---------- Provided information
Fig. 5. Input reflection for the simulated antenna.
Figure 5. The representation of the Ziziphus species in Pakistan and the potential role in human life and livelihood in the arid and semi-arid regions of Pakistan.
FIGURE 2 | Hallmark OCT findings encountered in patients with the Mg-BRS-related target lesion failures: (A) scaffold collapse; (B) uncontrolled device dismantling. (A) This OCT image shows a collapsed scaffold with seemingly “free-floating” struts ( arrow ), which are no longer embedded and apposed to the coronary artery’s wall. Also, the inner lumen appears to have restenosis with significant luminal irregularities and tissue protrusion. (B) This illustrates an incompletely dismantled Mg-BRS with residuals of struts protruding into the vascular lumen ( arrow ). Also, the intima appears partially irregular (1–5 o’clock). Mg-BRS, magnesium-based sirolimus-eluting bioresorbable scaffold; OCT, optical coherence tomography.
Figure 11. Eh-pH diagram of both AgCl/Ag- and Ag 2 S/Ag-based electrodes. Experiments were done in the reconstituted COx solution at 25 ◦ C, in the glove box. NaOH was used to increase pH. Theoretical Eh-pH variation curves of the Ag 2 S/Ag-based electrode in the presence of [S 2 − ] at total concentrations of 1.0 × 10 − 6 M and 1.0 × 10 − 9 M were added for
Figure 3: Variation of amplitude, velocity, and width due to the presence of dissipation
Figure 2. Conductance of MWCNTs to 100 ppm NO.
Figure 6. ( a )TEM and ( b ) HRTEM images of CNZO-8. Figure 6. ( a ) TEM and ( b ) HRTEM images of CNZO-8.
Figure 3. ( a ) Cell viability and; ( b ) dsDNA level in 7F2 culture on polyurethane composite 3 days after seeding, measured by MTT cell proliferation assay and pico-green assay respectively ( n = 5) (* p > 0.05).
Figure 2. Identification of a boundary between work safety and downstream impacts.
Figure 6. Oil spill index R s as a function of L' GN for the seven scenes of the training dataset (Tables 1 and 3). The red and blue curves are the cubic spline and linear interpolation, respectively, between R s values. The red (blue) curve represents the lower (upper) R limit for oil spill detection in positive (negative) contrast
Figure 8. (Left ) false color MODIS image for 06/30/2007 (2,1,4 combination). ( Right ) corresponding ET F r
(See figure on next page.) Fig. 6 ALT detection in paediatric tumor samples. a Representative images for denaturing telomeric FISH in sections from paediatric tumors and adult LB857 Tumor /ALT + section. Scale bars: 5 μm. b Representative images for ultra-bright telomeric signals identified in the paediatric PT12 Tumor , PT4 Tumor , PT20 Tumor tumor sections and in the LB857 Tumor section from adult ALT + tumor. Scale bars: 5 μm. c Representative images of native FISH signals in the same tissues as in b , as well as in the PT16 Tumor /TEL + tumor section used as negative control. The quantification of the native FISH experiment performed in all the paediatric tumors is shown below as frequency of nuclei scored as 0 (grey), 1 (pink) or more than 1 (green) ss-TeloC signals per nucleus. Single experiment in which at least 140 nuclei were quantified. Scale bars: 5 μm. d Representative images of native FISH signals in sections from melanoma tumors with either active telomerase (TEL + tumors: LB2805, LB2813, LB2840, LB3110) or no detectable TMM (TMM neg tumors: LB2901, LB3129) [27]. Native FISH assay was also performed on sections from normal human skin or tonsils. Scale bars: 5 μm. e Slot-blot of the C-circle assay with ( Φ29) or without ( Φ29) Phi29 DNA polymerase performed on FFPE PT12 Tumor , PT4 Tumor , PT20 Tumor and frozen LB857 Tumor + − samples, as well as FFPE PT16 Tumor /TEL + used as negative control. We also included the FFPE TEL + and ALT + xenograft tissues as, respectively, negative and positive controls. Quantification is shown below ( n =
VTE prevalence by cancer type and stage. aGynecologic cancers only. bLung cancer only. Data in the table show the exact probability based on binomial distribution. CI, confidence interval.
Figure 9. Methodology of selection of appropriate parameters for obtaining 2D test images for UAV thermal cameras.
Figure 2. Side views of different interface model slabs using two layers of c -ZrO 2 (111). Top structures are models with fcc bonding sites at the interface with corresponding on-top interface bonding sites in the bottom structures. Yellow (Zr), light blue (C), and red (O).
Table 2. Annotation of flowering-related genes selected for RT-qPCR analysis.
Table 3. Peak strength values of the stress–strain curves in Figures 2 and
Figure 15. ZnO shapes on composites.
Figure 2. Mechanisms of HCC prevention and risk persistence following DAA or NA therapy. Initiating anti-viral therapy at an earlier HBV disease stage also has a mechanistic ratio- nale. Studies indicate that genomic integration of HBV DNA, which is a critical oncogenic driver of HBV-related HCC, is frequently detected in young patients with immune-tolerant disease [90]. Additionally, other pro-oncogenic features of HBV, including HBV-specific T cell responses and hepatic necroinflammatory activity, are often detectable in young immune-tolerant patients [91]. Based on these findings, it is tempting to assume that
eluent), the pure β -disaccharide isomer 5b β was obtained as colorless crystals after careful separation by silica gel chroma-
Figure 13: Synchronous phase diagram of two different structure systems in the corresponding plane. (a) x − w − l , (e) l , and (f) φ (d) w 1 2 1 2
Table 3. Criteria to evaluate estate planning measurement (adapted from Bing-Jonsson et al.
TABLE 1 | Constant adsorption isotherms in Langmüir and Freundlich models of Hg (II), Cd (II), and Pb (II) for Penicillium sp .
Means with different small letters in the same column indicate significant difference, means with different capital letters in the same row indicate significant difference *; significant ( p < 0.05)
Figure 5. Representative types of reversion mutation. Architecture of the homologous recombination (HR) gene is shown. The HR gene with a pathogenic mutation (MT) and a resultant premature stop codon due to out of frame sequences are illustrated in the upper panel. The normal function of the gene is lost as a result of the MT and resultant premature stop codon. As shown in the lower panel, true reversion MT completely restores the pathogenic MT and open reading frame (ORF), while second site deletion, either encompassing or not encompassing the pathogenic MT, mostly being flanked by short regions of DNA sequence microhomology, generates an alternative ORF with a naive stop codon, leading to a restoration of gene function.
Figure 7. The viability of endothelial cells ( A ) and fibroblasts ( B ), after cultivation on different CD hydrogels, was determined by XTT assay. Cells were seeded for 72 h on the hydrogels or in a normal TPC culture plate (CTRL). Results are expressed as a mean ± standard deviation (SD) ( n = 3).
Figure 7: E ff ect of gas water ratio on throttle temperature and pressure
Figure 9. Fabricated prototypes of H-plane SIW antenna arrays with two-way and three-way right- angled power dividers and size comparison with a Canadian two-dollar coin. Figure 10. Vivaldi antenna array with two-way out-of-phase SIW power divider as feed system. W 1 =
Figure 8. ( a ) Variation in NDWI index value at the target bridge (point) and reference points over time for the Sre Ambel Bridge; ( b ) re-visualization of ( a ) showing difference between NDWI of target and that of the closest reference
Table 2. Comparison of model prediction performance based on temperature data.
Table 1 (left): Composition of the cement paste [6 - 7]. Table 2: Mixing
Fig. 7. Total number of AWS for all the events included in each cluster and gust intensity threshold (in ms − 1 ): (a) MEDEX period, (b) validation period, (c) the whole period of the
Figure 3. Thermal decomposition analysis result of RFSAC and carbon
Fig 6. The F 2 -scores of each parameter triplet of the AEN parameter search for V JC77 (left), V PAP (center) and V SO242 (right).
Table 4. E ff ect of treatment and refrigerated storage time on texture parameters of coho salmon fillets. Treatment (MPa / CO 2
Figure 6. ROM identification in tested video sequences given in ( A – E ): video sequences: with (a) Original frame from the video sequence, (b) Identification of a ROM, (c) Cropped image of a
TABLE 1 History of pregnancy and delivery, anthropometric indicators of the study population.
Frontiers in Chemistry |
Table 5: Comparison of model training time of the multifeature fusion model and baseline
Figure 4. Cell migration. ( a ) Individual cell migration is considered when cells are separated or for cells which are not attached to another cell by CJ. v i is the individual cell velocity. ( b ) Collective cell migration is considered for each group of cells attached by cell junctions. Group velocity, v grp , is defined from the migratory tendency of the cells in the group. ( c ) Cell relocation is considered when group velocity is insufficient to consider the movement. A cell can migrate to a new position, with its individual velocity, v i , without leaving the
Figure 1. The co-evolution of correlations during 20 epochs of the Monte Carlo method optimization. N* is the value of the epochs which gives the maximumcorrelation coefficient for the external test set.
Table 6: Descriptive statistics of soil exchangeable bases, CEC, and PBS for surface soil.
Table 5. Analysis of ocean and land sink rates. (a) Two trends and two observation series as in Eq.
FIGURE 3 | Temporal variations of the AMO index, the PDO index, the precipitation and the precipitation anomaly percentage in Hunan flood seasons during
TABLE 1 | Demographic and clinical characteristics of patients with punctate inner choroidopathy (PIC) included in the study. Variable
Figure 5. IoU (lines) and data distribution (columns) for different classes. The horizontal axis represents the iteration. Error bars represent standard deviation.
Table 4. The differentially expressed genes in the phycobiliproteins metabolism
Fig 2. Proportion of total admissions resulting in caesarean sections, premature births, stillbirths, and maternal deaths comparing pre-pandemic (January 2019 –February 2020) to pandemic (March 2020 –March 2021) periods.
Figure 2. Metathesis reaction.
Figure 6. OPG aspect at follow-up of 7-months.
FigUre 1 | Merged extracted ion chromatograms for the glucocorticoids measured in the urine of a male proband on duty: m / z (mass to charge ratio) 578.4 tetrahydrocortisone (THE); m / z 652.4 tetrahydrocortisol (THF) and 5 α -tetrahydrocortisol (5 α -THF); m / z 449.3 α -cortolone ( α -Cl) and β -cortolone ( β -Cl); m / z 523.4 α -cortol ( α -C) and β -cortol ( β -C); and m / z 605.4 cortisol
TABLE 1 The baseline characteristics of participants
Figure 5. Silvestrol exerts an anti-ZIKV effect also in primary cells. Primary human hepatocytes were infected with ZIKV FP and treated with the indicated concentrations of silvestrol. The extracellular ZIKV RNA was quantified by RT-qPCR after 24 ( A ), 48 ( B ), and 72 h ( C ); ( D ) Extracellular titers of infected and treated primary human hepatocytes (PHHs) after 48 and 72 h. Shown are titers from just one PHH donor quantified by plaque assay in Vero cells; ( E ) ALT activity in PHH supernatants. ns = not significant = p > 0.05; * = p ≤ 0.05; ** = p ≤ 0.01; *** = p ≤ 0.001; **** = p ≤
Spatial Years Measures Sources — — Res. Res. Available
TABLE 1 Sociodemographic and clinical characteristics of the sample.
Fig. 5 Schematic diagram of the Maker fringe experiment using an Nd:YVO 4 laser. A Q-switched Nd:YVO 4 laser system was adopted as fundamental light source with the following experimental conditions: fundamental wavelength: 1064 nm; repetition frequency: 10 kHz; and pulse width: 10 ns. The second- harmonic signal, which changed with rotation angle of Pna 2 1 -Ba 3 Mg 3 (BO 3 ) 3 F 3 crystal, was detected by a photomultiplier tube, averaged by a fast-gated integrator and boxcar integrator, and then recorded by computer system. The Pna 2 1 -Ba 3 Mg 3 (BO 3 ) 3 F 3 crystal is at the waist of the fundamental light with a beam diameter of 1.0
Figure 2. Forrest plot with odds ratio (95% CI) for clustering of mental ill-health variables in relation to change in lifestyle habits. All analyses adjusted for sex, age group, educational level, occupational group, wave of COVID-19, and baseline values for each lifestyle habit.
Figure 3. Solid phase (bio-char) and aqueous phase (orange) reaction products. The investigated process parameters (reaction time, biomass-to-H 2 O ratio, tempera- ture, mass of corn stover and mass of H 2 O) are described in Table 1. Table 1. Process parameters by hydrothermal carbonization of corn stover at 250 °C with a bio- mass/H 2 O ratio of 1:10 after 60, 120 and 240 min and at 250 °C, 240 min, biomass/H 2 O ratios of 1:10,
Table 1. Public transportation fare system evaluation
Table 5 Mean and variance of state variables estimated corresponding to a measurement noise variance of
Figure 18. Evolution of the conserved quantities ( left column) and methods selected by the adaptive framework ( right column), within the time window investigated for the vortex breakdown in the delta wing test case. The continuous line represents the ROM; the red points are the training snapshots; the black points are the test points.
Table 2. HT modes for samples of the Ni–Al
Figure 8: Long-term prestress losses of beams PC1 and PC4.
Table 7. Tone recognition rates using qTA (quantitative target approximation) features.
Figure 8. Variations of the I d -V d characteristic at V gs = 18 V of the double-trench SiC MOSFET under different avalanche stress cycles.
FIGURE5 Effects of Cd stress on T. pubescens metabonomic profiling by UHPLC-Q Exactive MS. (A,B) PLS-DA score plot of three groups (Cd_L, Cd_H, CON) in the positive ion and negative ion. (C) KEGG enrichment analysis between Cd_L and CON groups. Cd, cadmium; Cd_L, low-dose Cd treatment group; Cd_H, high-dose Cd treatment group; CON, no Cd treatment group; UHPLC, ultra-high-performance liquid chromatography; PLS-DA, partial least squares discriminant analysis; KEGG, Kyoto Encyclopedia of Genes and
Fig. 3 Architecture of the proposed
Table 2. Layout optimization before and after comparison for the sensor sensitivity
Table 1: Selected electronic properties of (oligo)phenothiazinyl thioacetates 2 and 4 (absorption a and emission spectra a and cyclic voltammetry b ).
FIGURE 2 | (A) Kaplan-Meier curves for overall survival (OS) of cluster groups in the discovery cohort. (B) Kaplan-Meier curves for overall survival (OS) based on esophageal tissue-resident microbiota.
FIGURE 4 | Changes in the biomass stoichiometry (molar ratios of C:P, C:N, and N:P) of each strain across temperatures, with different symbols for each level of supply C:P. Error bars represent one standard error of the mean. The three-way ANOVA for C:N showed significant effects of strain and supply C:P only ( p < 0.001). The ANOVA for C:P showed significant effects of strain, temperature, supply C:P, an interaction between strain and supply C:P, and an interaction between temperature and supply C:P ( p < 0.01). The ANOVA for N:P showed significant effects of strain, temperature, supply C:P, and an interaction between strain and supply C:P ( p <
--------------------
With the first line of the records as the start and the line holding "Figure 5. The" as the end, please copy exactly those lines and no others.

Fig. 5. Input reflection for the simulated antenna.
Figure 5. The representation of the Ziziphus species in Pakistan and the potential role in human life and livelihood in the arid and semi-arid regions of Pakistan.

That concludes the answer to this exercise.